Arabian glass windows can be documented from the latter half of the 13th century.

Glass, however, has continued to evolve as a creative material with a variety of new techniques introduced in the late 19th century. Tiffany decorative glass panels — developed and produced between 1878 and 1933 — can be seen at the Metropolitan Museum of Art.

Other Art Nouveau glass artists include Rene Lalique, the Daum family and Emile Galle. Striking botanical glass creations — produced between 1887 and 1936 by the father and son team of Leopold and Rudolf Blaschka — are now on permanent exhibit at the Harvard Museum of Natural History. They consist of 847 life-sized models from 164 plant families.

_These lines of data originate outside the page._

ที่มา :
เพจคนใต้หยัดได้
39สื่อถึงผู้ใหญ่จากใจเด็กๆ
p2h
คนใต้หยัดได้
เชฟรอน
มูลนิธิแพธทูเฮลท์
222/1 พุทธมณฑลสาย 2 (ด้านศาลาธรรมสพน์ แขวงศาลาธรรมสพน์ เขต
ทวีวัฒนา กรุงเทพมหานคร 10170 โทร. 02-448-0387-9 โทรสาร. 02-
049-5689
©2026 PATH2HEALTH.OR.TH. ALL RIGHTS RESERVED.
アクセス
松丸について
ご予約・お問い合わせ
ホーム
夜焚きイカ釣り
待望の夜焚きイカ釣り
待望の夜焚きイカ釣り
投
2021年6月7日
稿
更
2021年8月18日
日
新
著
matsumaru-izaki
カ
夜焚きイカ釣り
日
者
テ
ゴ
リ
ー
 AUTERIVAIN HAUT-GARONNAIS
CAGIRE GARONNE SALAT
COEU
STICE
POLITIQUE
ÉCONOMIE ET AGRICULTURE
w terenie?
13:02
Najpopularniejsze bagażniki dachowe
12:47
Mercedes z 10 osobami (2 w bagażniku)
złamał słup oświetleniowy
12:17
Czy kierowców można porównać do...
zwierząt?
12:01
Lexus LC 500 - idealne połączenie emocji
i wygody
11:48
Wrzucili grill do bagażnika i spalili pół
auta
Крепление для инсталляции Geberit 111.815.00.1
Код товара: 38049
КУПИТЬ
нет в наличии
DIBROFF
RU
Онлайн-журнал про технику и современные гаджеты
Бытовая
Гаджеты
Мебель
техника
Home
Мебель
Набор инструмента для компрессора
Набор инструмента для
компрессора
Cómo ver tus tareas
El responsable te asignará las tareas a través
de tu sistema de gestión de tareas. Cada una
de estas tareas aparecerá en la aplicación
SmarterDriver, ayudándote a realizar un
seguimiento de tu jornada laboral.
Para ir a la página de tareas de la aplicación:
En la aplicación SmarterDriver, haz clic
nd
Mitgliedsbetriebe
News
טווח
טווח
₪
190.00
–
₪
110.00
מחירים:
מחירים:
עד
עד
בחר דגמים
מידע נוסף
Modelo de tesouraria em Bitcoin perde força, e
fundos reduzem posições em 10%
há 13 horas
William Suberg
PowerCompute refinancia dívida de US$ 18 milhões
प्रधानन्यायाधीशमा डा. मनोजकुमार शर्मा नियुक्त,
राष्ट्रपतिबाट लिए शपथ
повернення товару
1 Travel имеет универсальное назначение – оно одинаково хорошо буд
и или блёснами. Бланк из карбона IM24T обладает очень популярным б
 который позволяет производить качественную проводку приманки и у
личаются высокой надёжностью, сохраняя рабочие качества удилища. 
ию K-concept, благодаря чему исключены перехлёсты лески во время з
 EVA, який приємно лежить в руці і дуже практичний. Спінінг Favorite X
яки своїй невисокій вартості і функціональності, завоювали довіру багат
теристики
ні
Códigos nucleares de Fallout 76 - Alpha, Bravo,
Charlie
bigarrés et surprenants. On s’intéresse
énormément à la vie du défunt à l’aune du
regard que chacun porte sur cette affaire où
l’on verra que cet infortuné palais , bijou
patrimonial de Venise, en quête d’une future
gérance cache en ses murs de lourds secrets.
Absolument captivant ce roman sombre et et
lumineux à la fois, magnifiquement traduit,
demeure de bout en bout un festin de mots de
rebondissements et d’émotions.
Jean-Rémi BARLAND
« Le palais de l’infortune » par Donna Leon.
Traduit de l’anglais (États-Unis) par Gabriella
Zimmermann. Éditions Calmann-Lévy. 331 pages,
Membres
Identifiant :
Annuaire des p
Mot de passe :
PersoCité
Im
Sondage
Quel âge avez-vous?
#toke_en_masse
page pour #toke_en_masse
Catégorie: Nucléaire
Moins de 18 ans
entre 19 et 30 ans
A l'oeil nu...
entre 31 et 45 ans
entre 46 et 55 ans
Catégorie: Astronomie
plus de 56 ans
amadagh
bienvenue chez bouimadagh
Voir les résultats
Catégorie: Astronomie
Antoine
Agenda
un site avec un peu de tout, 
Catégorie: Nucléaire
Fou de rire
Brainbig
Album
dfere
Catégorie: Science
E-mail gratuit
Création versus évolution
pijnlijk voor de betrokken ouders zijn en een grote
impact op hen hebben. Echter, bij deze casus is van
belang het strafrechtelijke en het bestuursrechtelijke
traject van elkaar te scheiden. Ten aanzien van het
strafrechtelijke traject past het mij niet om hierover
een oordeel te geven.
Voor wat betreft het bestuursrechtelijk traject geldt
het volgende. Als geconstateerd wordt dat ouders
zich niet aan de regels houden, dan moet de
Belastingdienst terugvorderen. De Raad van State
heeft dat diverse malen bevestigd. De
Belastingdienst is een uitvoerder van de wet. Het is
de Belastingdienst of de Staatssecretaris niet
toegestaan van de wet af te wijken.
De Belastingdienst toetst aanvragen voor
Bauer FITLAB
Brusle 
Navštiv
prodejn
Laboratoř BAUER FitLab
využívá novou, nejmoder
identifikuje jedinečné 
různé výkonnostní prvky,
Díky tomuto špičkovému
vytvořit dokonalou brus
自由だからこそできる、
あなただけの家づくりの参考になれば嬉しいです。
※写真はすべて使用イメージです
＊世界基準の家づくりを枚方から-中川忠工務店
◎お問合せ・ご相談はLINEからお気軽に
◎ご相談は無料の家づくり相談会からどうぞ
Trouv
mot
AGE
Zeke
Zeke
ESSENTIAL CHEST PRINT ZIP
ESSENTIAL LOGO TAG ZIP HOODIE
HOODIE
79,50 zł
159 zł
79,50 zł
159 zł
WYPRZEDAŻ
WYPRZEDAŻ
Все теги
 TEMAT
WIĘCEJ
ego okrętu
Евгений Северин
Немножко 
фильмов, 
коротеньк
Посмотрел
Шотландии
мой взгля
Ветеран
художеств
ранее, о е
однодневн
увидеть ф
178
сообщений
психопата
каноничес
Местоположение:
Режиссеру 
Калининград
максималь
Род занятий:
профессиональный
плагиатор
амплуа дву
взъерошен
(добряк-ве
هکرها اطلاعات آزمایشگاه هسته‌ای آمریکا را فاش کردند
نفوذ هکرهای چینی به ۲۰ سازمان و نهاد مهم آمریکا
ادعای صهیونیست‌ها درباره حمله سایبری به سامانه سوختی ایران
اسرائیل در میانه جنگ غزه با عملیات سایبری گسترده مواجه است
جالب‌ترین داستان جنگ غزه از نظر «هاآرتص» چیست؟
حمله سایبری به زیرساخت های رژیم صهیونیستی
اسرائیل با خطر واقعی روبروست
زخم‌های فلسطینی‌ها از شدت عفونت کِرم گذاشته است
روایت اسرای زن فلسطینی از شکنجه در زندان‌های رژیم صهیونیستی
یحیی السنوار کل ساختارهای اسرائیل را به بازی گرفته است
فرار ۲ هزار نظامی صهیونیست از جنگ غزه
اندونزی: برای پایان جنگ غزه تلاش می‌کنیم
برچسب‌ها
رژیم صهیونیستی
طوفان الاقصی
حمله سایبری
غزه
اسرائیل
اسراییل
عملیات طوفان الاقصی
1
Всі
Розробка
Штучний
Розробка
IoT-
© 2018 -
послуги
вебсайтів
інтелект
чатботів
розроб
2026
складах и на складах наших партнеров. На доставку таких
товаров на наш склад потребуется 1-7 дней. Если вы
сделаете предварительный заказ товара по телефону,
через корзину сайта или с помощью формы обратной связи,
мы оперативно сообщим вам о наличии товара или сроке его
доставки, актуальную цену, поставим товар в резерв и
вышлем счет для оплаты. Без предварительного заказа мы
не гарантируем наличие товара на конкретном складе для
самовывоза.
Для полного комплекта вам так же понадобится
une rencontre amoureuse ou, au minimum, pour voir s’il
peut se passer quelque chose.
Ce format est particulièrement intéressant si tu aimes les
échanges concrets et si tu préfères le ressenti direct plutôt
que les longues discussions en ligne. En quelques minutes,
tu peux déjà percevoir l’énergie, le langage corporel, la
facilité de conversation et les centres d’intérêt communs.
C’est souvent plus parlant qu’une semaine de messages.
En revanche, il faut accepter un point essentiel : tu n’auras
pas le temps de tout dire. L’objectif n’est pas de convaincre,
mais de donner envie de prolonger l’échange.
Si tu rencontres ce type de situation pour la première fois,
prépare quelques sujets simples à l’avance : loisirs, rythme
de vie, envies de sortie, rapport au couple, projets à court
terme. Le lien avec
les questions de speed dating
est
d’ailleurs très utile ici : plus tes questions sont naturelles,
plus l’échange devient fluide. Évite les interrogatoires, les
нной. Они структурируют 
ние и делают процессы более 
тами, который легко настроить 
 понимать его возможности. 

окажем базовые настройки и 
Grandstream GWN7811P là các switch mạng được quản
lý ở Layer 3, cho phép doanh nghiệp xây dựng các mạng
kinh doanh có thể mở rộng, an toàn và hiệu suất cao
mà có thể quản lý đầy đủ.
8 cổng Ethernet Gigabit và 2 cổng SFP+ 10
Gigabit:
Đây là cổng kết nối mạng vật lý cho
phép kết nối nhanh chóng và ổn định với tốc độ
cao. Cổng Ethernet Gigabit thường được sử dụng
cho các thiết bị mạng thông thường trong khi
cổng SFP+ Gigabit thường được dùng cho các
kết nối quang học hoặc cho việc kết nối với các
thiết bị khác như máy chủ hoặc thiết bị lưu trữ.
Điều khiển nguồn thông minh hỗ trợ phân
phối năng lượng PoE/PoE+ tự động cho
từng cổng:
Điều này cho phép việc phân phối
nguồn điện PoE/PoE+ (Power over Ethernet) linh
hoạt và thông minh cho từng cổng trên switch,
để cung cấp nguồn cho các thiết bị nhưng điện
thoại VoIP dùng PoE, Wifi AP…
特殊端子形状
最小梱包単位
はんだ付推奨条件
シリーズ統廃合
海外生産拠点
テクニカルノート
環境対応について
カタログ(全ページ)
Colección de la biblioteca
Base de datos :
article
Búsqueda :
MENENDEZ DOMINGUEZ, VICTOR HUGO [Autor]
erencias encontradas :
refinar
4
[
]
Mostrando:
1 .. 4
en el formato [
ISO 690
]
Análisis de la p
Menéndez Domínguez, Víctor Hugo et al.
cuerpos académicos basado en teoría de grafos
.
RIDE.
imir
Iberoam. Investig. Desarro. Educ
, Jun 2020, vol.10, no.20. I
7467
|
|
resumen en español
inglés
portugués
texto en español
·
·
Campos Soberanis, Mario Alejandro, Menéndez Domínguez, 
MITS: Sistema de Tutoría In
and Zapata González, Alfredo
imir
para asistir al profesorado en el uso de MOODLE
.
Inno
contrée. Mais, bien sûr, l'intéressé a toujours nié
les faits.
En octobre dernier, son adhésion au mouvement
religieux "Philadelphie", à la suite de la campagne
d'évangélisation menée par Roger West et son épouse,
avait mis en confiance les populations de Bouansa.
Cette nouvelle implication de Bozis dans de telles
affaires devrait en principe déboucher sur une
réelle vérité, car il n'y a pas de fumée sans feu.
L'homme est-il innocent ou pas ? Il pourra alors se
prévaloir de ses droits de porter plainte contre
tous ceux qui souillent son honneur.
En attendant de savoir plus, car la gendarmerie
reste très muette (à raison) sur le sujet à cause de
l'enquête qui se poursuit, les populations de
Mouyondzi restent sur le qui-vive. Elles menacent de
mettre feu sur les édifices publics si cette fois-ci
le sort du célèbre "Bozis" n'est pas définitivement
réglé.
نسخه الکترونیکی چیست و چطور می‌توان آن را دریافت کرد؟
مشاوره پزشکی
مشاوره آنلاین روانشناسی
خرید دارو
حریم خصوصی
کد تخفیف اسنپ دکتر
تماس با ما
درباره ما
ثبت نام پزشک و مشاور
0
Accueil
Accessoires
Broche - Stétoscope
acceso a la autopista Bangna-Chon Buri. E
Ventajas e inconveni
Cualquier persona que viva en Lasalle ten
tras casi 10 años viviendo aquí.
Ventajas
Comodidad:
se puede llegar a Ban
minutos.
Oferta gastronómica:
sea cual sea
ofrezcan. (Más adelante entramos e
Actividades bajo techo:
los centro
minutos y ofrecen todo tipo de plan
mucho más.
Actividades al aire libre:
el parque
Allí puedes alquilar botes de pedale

The American studio glass movement was born in 1962 under the tutelage of Harvey Littleton through two workshops he gave at the Toledo Museum of Art. Before that time, due to technical issues, glass only could be worked in large factories. The studio glass movement, using smaller furnaces, brought the possibilities of art glass creations to smaller scale studios, and Dale Chihuly is one of the best-known students of that movement.

Just this week there was an announcement of producing glass objects using 3-D printing.

Rena De Sisto, global executive for arts and culture at Bank of America — a sponsor of the botanical garden exhibit — said art is an essential part of education, both for stimulating the imagination and creativity.

Chihuly aficionados will recognize his characteristic styles and motifs, although most of the installations were created for this show.

The environmental art movement focuses on the interplay of light and materials. Installations, that in the past would have a static impact based on an indoor location, now have an infinite number of moments as they stand outdoors subject to changing light as the sun progresses across the sky.

Since there also will be late evenings at the exhibit between 6:30 and 10:30, outdoor night lighting will add another exciting dimension.

The installations have been sited in various locations throughout the botanical garden. The exhibition space in the Conservatory is filled with pieces interspersed with flowers highlighting or contrasting the pieces sprouting in their midst. There are additional pieces in the outdoor lily ponds and the tropical areas.

The most dramatic presentation is in the Palm Court entrance with red and orange floating “lily pads,” and blue and white water birds feeding behind them.

The Native Plant Garden has two installations where water reflections are vital parts of the vision. In addition, there are pieces in front of the library building and near the rock garden.

In the library gallery on the sixth floor, there is an exhibition accompanied by the preliminary drawings.